## [Exercise requirements]
Write the next part of the passage on CCTV surveillance and the panopticon, picking up after its final sentence.

Excerpt section start

Fast-forward to the first decade of the 21 century, and Closed Circuit Television (CCTV). The panopticon is no longer just a concept for prisons. Manhattan’s Chinatown has seen an increase from 13 to 600 ‘security’ cameras since 1998.4 Britain alone has 20% of the world’s CCTV cameras, which watch traffic, shoppers, and people walking down the street, all on the lookout for sociopathic acts. British subjects going about their ordinary lives can expect to be captured on camera 300 times a day, every day. George Orwell would have been proud and horrified to see that his vision of a society monitored by cameras and computers is quickly becoming a reality; and he wouldn’t be amazed that the most recent generation of cameras can also reprimand offenders in a child’s voice broadcast over loudspeakers.3

These location-specific technologies, embedded into the fabric of social life, allow uniformed officials who gaze at screens to ‘monitor’ and judge whether or not acts are antisocial. But of course such evidence can at best help identify suspects after the event, as was the case in London’s 2005 bombing, and the abduction and murder in 1993 of two-year old Jamie Bulger in Liverpool. A recent report into the London’s surveillance network claimed that only one crime is solved by each 1,000 CCTV cameras.2 More importantly, the technology does not stop these acts in flagrante delicto. Bad-deeds still happen. To be consistent with the panopticon concept, the state therefore still needs to instill the belief in the population that the very presence of monitoring artifacts means the virtual attendance of authority: that being caught redhanded on camera undoubtedly leads to punishment and perhaps prison sentences. The ability to watch antisocial behavior, and the presence of such dedicated technologies, should therefore positively direct social behavior.

Excerpt section end
Raw data section start

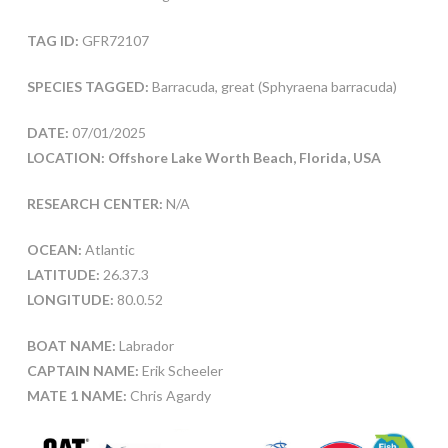
TAG ID:
GFR72107
SPECIES TAGGED:
Barracuda, great (Sphyraena barracuda)
DATE:
07/01/2025
LOCATION: Offshore Lake Worth Beach, Florida, USA
RESEARCH CENTER:
N/A
OCEAN:
Atlantic
LATITUDE:
26.37.3
LONGITUDE:
80.0.52
BOAT NAME:
Labrador
CAPTAIN NAME:
Erik Scheeler
MATE 1 NAME:
Chris Agardy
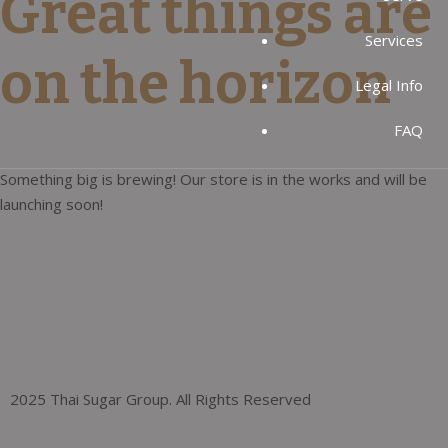
Great things are
Services
on the horizon
Legal Info
FAQ
Something big is brewing! Our store is in the works and will be
launching soon!
2025 Thai Sugar Group. All Rights Reserved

Raw data section end

## [Answer]
The problem is that using surveillance technology involves both equipping every dark corner with a CCTV camera, and manning a remote monitor with a ‘warm body’ city official who will watch the happenings from afar. CCTV is not a cost-sensitive approach, and as David Davis MP, the former U.K. Shadow Home Secretary comments, it "leads to massive expense and minimum effectiveness."10 As a result, authorities have privatized some of these duties: private parking attendants assign tickets; and citizens armed with city-licensed radar guns hunt speeders for extra income (and excitement) during retirement.8

Of course, the outsourcing of such government services is still a far cry from a panopticon; it is solely exercising policing but in a different form. Nevertheless, to a certain extent the authorities have already turned to the cost-effective lessons of the panopticon. Accordingly, fake CCTV cameras and mock-ups of speed traps are set up, and even cardboard billboards of police cruisers are mounted to the rails of bridges over highways, in the hope of creating a similar reaction to seeing real cameras, traps and cars. However, in the resulting ‘climate of suspicion,’ such replicas can lead, paradoxically, to increased accident rates, and even higher speeds once drivers spot the dummies. ‘Criminals’ are quick to identify real cameras from the fake, or they simply displace their ‘business’ to locations that lack obvious threats. Clearly, such attempts can create more problems than they solve.

However, that was only the first generation panopticon, which in order to direct social behavior, represented a reactive approach by authority to disobedience, and focused on punishment, or the threat there of. Little effort was aimed at either understanding the reasons for such behavior, or managing the motivation of social activities. Instead the emphasis was on conditioning behavior at specific locations. Commerce, through data mining and profiling, was quick to implement the second generation, trying to overcome the limitations of the first. Computersupported surveillance (the gambling industry led the way here), loyalty cards, credit card purchases, mobile phones etc. enable the harvesting of personal data on everybody, including not only those suspected of illegal activity, but also high rollers, frequent flyers, actual shoppers and potential customers at any number of lucrative locations.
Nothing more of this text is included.